В старом, но крепком тереме, поставленном ещё дедом с прадедом, все давно спали после нелёгких дневных трудов. Только Болесе не спалось, как бывало часто в последнее время, да и свекровь, наверное, также в своей светёлке ворочается и всё думает свои невесёлые думы. Вместе овдовели они. Днём-то полегче, забот полно и по хозяйству, и с детьми, а вот ночами… Нерадостные вести приходят из Болгарии, снова там война разгорается. Сыновья неугомонные с клинками не расстаются, тоже темниками быть мечтают. Только ведь отец с дедом лучшими из лучших были, а где они теперь? Сколько раз уже к ней сватались достойные мужи, ведь годы прошли со времени гибели Горицвета, должны зарубцеваться раны душевные, а она всё по ночам с ним беседы ведёт. Когда дети заболеют или натворят чего – ему поплачется, пожалуется, и легче становится.

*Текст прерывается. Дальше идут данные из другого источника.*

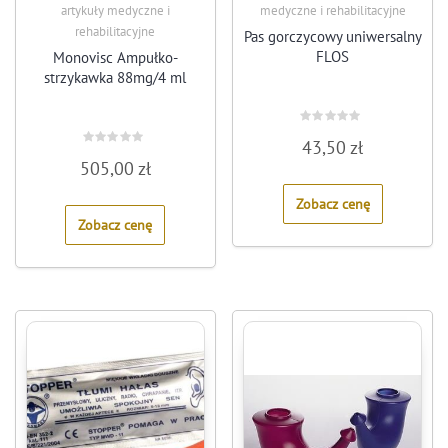
artykuły medyczne i
medyczne i rehabilitacyjne
rehabilitacyjne
Pas gorczycowy uniwersalny
FLOS
Monovisc Ampułko-
strzykawka 88mg/4 ml
Rated
43,50
zł
0
Rated
out
505,00
zł
0
of
out
5
of
Zobacz cenę
5
Zobacz cenę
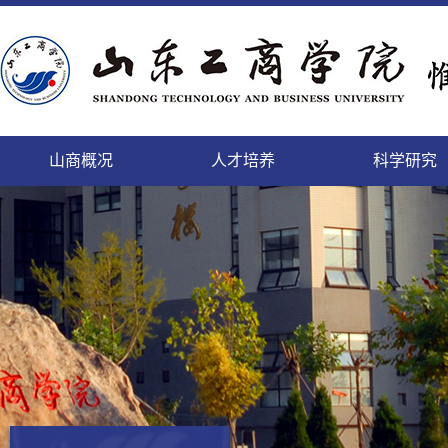
山商概况
人才培养
科学研究
精神文明的校园，培养人才的学园
致天下之治者在人才
科学研究的进展及其日益扩
登高而望远，临海而心阔
缓缓西风来，渐渐东风暖
勤于道义,刚健而日新
面朝大海，静待你来
微笑最具魅力
本科生
本科生
山商
科研
国内
教工
后勤
人事
个性发展的乐园，陶冶情操的花园
师者，教之以事而喻诸德
充的领域将唤起我们的希望
依山傍海的她，美景如画，恰如你的风华
携手赢天下，同创新未来
这日新月异的变化,来自我们对美好的执着
这里有你我最美的梦
细节成就完美
正茂
追求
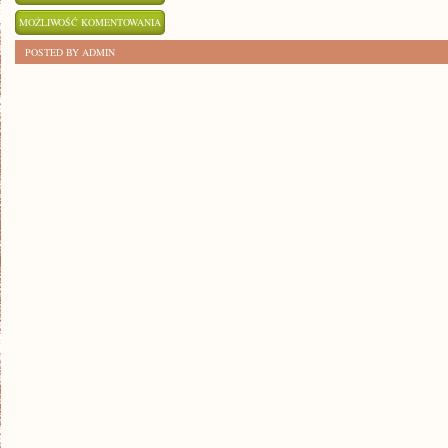
SZUKAMY
MOŻLIWOŚĆ KOMENTOWANIA
SUKCESU:
ZOSTAŁA WYŁĄCZONA
POSTED BY ADMIN
JAK
ZBUDOWAĆ
PEWNOŚĆ
SIEBIE
W
PRACY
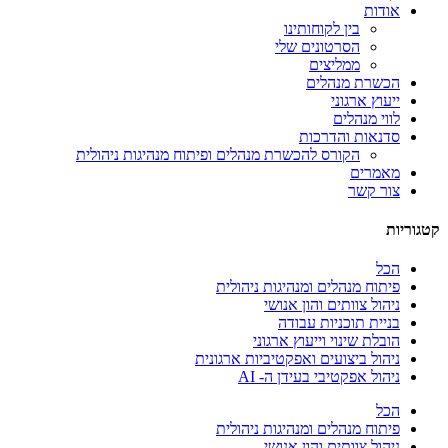
אודות
בין לקוחותינו
הסרטונים שלי
ממליצים
הכשרת מנהלים
ייעוץ ארגוני
לווי מנהלים
סדנאות והדרכות
הקורס להכשרת מנהלים ופיתוח מנהיגות ניהולית
מאמרים
צור קשר
קטגוריות
הכל
פיתוח מנהלים ומנהיגות ניהולית
ניהול צוותים והון אנושי
בניית תוכניות עבודה
הובלת שינוי וייעוץ ארגוני
ניהול ביצועים ואפקטיביות ארגונית
ניהול אפקטיבי בעידן ה- AI
הכל
פיתוח מנהלים ומנהיגות ניהולית
ניהול צוותים והון אנושי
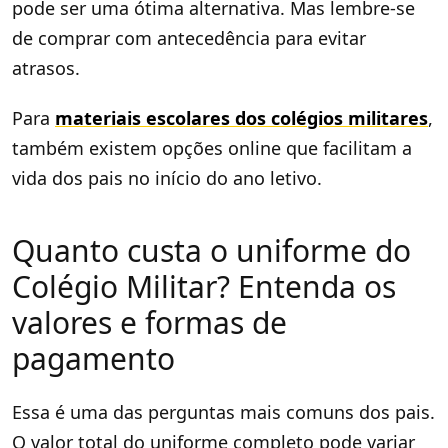
pode ser uma ótima alternativa. Mas lembre-se
de comprar com antecedência para evitar
atrasos.
Para
materiais escolares dos colégios militares
,
também existem opções online que facilitam a
vida dos pais no início do ano letivo.
Quanto custa o uniforme do
Colégio Militar? Entenda os
valores e formas de
pagamento
Essa é uma das perguntas mais comuns dos pais.
O valor total do uniforme completo pode variar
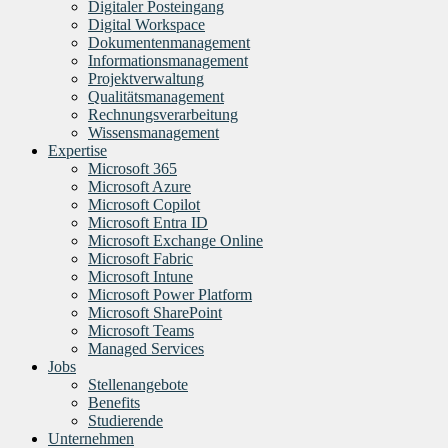
Digitaler Posteingang
Digital Workspace
Dokumentenmanagement
Informationsmanagement
Projektverwaltung
Qualitätsmanagement
Rechnungsverarbeitung
Wissensmanagement
Expertise
Microsoft 365
Microsoft Azure
Microsoft Copilot
Microsoft Entra ID
Microsoft Exchange Online
Microsoft Fabric
Microsoft Intune
Microsoft Power Platform
Microsoft SharePoint
Microsoft Teams
Managed Services
Jobs
Stellenangebote
Benefits
Studierende
Unternehmen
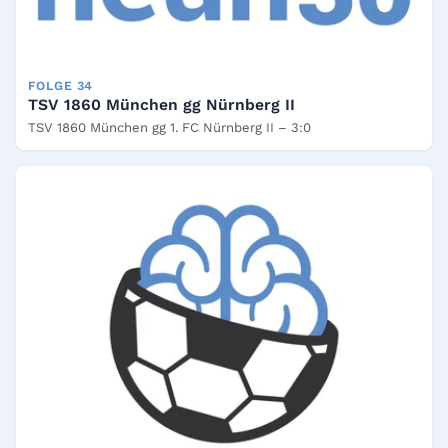
FOLGE 34
TSV 1860 München gg Nürnberg II
TSV 1860 München gg 1. FC Nürnberg II – 3:0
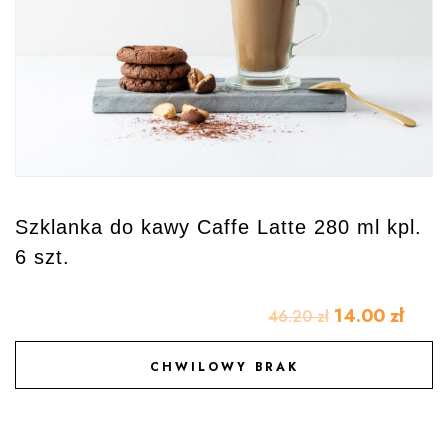
Szklanka do kawy Caffe Latte 280 ml kpl.
6 szt.
14.00
zł
46.20
zł
CHWILOWY BRAK
DODAJ DO ULUBIONYCH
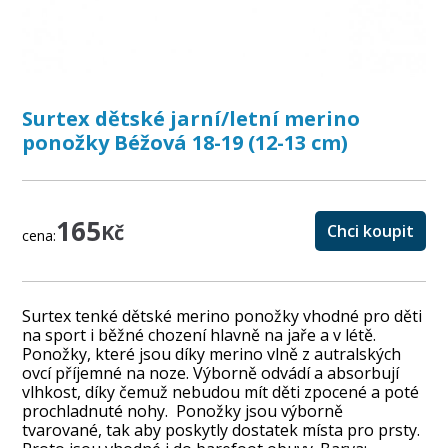
Surtex dětské jarní/letní merino
ponožky Béžová 18-19 (12-13 cm)
165
Kč
Chci koupit
cena:
Surtex tenké dětské merino ponožky vhodné pro děti
na sport i běžné chození hlavně na jaře a v létě.
Ponožky, které jsou díky merino vlně z autralských
ovcí příjemné na noze. Výborně odvádí a absorbují
vlhkost, díky čemuž nebudou mít děti zpocené a poté
prochladnuté nohy. Ponožky jsou výborně
tvarované, tak aby poskytly dostatek místa pro prsty.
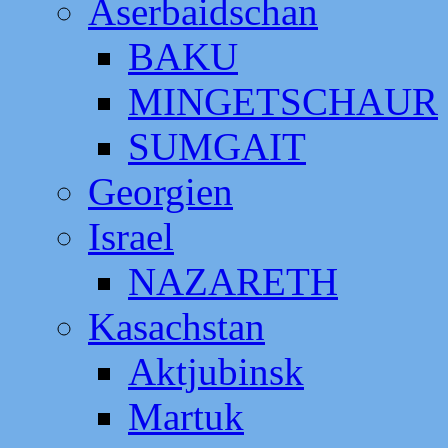
Aserbaidschan
BAKU
MINGETSCHAUR
SUMGAIT
Georgien
Israel
NAZARETH
Kasachstan
Aktjubinsk
Martuk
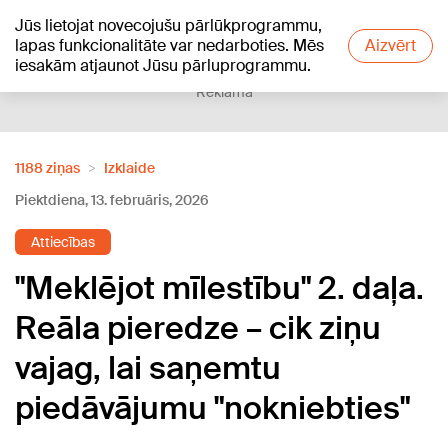
Jūs lietojat novecojušu pārlūkprogrammu,
+11
°C
lapas funkcionalitāte var nedarboties. Mēs
Aizvērt
iesakām atjaunot Jūsu pārluprogrammu.
Reklāma
1188 ziņas
Izklaide
Piektdiena, 13. februāris, 2026
Attiecības
"Meklējot mīlestību" 2. daļa.
Reāla pieredze – cik ziņu
vajag, lai saņemtu
piedāvājumu "nokniebties"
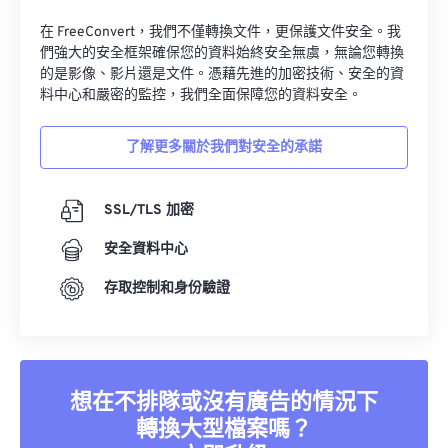
在 FreeConvert，我們不僅轉換文件，更保護文件安全。我
們強大的安全框架確保您的資料始終安全無虞，無論您轉換
的是影像、影片還是文件。憑藉先進的加密技術、安全的資
料中心和嚴密的監控，我們全面保障您的資料安全。
了解更多關於我們對安全的承諾
SSL/TLS 加密
安全資料中心
存取控制和身份驗證
想在不排隊或沒有廣告的情況下
轉換大型檔案嗎？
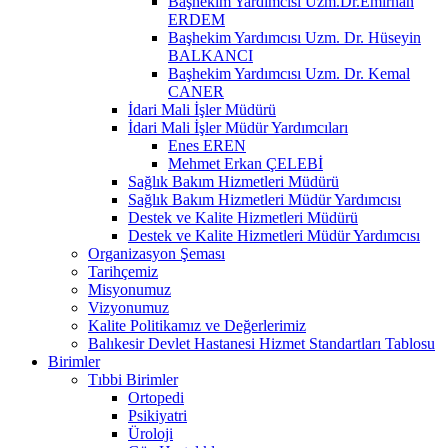
Başhekim Yardımcısı Uzm.Dr.Emirhan
ERDEM
Başhekim Yardımcısı Uzm. Dr. Hüseyin
BALKANCI
Başhekim Yardımcısı Uzm. Dr. Kemal
CANER
İdari Mali İşler Müdürü
İdari Mali İşler Müdür Yardımcıları
Enes EREN
Mehmet Erkan ÇELEBİ
Sağlık Bakım Hizmetleri Müdürü
Sağlık Bakım Hizmetleri Müdür Yardımcısı
Destek ve Kalite Hizmetleri Müdürü
Destek ve Kalite Hizmetleri Müdür Yardımcısı
Organizasyon Şeması
Tarihçemiz
Misyonumuz
Vizyonumuz
Kalite Politikamız ve Değerlerimiz
Balıkesir Devlet Hastanesi Hizmet Standartları Tablosu
Birimler
Tıbbi Birimler
Ortopedi
Psikiyatri
Üroloji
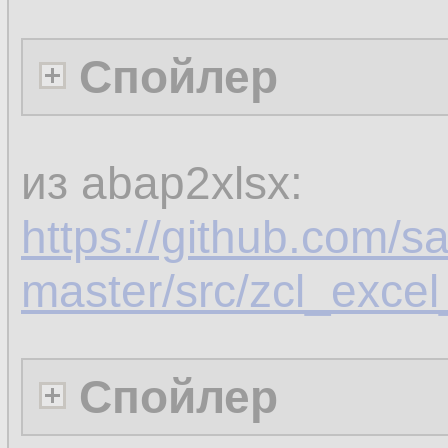
Спойлер
из abap2xlsx:
https://github.com/s
master/src/zcl_exce
Спойлер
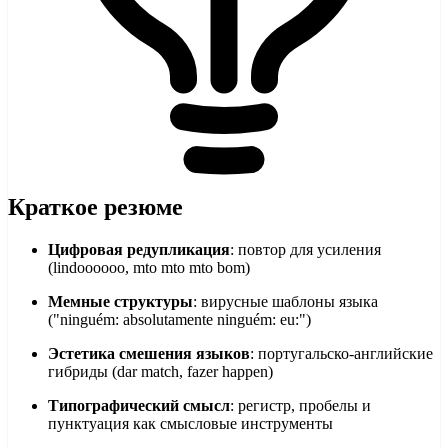
Краткое резюме
Цифровая редупликация
: повтор для усиления
(lindoooooo, mto mto mto bom)
Мемные структуры
: вирусные шаблоны языка
("ninguém: absolutamente ninguém: eu:")
Эстетика смешения языков
: португальско-английские
гибриды (dar match, fazer happen)
Типографический смысл
: регистр, пробелы и
пунктуация как смысловые инструменты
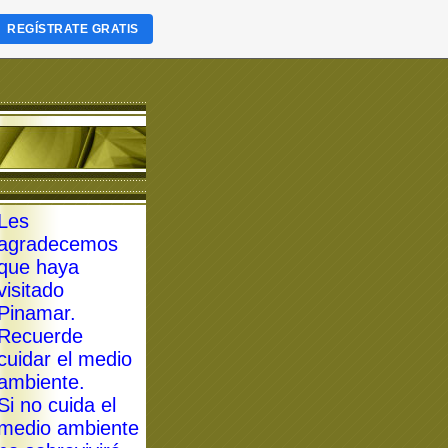
REGÍSTRATE GRATIS
Les
agradecemos
que haya
visitado
Pinamar.
Recuerde
cuidar el medio
ambiente.
Si no cuida el
medio ambiente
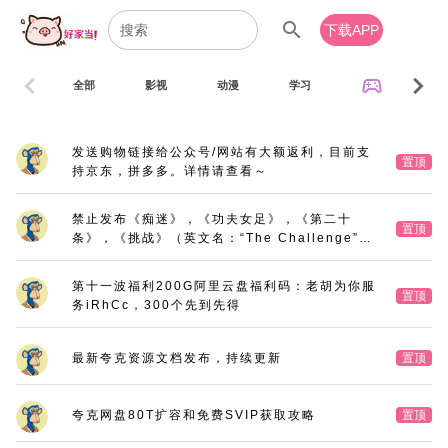
search
下载APP
chevron_left
chevron_right
sports_esports
全部
影视
动漫
学习
音乐
发送购物链接给公众号/网站有大额返利，目前支
置顶
持京东，拼多多。详情请查看～
禁止发布《痴迷》，《功夫女足》，《第二十
置顶
条》，《挑战》（英文名：“The Challenge”，
又名：《深空拯救者》），《三大队》电影版
第十一波福利200G阿里云盘福利码：老胡为你服
置顶
务iRhCc，300个先到先得
最新夸克资源文档发布，持续更新
置顶
夸克网盘80T扩容和免费SVIP获取攻略
置顶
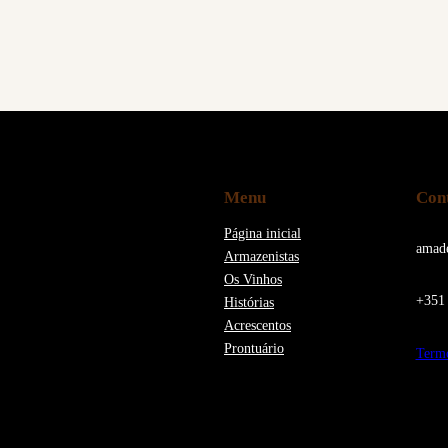
Menu
Con
Página inicial
amad
Armazenistas
Os Vinhos
+351 
Histórias
Acrescentos
Prontuário
Termo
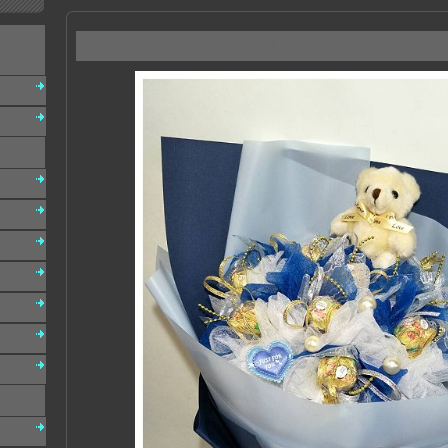
B031 金莎玩偶花束 七夕情人節 熱門商品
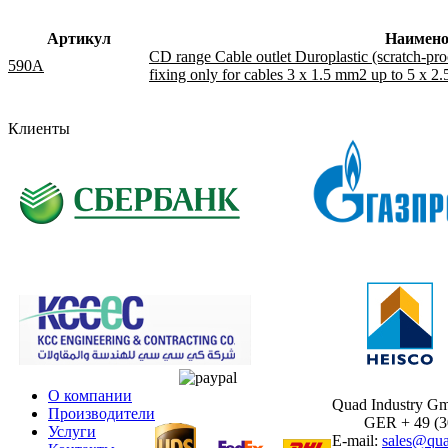
Артикул
Наимено
CD range Cable outlet Duroplastic (scratch-pro
590A
fixing only for cables 3 x 1.5 mm2 up to 5 x 2
Клиенты
О компании
Quad Industry G
Производители
GER + 49 (30)
Услуги
E-mail:
sales@qua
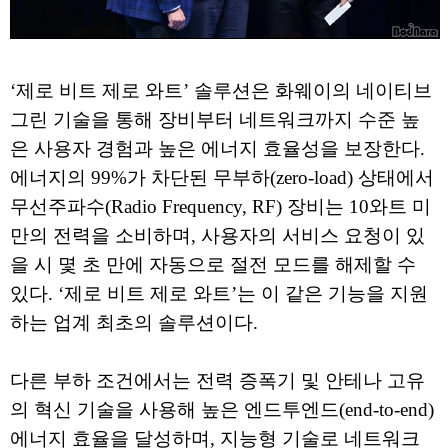
‘제로 비트 제로 와트’ 솔루션은 화웨이의 네이티브
그린 기술을 통해 장비부터 네트워크까지 수준 높
은 사용자 경험과 높은 에너지 효율성을 보장한다.
에너지의 99%가 차단된 무부하(zero-load) 상태에서
무선주파수(Radio Frequency, RF) 장비는 10와트 미
만의 전력을 소비하며, 사용자의 서비스 요청이 있
을 시 몇 초 만에 자동으로 절전 모드를 해제할 수
있다. ‘제로 비트 제로 와트’는 이 같은 기능을 지원
하는 업계 최초의 솔루션이다.
다른 부하 조건에서는 전력 증폭기 및 안테나 고유
의 혁신 기술을 사용해 높은 엔드투엔드(end-to-end)
에너지 효율을 달성하며, 지능형 기술로 네트워크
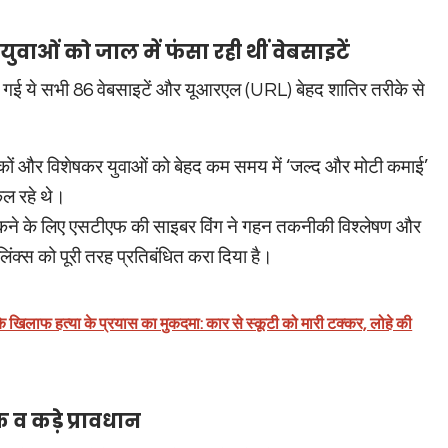
ुवाओं को जाल में फंसा रही थीं वेबसाइटें
गई ये सभी 86 वेबसाइटें और यूआरएल (URL) बेहद शातिर तरीके से
िकों और विशेषकर युवाओं को बेहद कम समय में ‘जल्द और मोटी कमाई’
ल रहे थे।
कने के लिए एसटीएफ की साइबर विंग ने गहन तकनीकी विश्लेषण और
िंक्स को पूरी तरह प्रतिबंधित करा दिया है।
के खिलाफ हत्या के प्रयास का मुकदमा: कार से स्कूटी को मारी टक्कर, लोहे की
 व कड़े प्रावधान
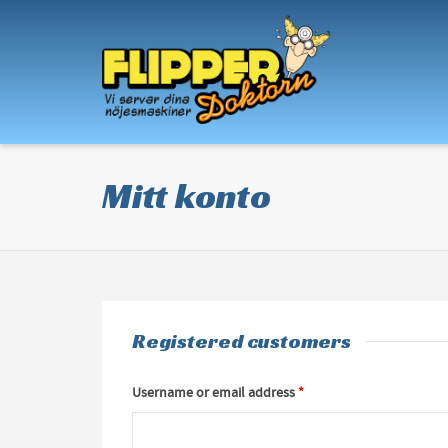
I'm looking for
product
in a size
size
.
Mitt konto
Registered customers
Username or email address
*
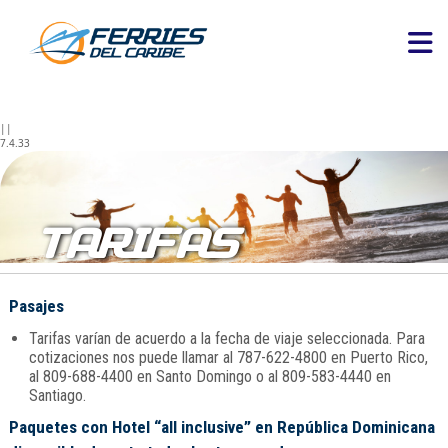
||
7.4.33
TARIFAS
Pasajes
Tarifas varían de acuerdo a la fecha de viaje seleccionada. Para
cotizaciones nos puede llamar al 787-622-4800 en Puerto Rico,
al 809-688-4400 en Santo Domingo o al 809-583-4440 en
Santiago.
Paquetes con Hotel “all inclusive” en República Dominicana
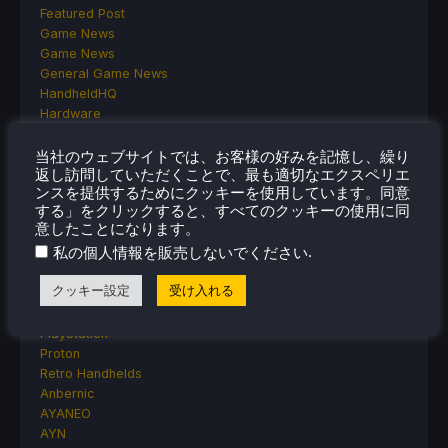
Featured Post
Game News
Game News
General Game News
HandheldHQ
Hardware
Lenovo
Linux
当社のウェブサイトでは、お客様の好みを記憶し、繰り
MagicX
返し訪問していただくことで、最も適切なエクスペリエ
ンスを提供するためにクッキーを使用しています。同意
MSI
する」をクリックすると、すべてのクッキーの使用に同
Nintendo
意したことになります。
ONE-NETBOOK
.
私の個人情報を販売しないでください
Opinion
Other Reviews
クッキー設定
受け入れる
Accessory Reviews
Handheld Reviews
PlayStation
Proton
Retro Handhelds
Anbernic
AYANEO
AYN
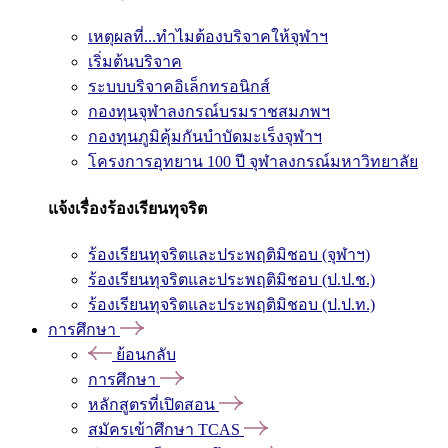
เหตุผลที่...ทำไมต้องบริจาคให้จุฬาฯ
เริ่มต้นบริจาค
ระบบบริจาคอิเล็กทรอนิกส์
กองทุนจุฬาลงกรณ์บรมราชสมภพฯ
กองทุนภูมิคุ้มกันบำบัดมะเร็งจุฬาฯ
โครงการอุทยาน 100 ปี จุฬาลงกรณ์มหาวิทยาลัย
แจ้งเรื่องร้องเรียนทุจริต
ร้องเรียนทุจริตและประพฤติมิชอบ (จุฬาฯ)
ร้องเรียนทุจริตและประพฤติมิชอบ (ป.ป.ช.)
ร้องเรียนทุจริตและประพฤติมิชอบ (ป.ป.ท.)
การศึกษา
ย้อนกลับ
การศึกษา
หลักสูตรที่เปิดสอน
สมัครเข้าศึกษา TCAS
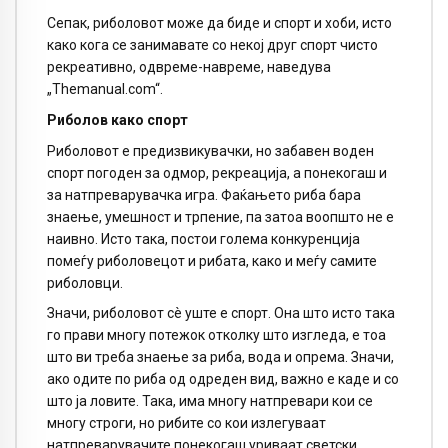
Сепак, риболовот може да биде и спорт и хоби, исто
како кога се занимавате со некој друг спорт чисто
рекреативно, одвреме-навреме, наведува
„Themanual.com“.
Риболов како спорт
Риболовот е предизвикувачки, но забавен воден
спорт погоден за одмор, рекреација, а понекогаш и
за натпреварувачка игра. Фаќањето риба бара
знаење, умешност и трпение, па затоа воопшто не е
наивно. Исто така, постои голема конкуренција
помеѓу риболовецот и рибата, како и меѓу самите
риболовци.
Значи, риболовот сè уште е спорт. Она што исто така
го прави многу потежок отколку што изгледа, е тоа
што ви треба знаење за риба, вода и опрема. Значи,
ако одите по риба од одреден вид, важно е каде и со
што ја ловите. Така, има многу натпревари кои се
многу строги, но рибите со кои излегуваат
натпреварувачите понекогаш уриваат светски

А теперь вот сын старший на войну рвётся, удержу нет, речёт, что с побратимом отцовским, князем Святославом, рядом хочет сражаться. Не зря его Горицветушка Воиславом назвал. Пока молод ещё, не призывного возраста, а вот через годок-другой… Сердце Болеси сжалось ещё сильнее. Жаль, что нет более старого Великого Могуна, вот уж кто мог словом душу-то править – тяжко вздохнула вдова. Ей вдруг вспомнилось, как шли они с неразлучной подружкой Ладомилой из княжеского загородного терема к мельнику Водославу, как гадал им старый израненный волхв на грядущее. Так всё и вышло по слову его – Ладомила в Навь ушла, а сыну её Ярополку князь Святослав византийскую невесту прислал, монахиню красы дивной. «А что, – молвила сама себе вдова, – помнится, у Водослава помощник был, он, по слухам, теперь так же людей лечит, и словеса заговорные знает. Не сходить ли к нему, может статься, скажет он мне слова, какие только волхвы могут речь, да рассеется хоть немного морок душевный… Возьму Славуню с собой, и выйдем по холодку…» И Болесе от этих мыслей как-то сразу сделалось легче.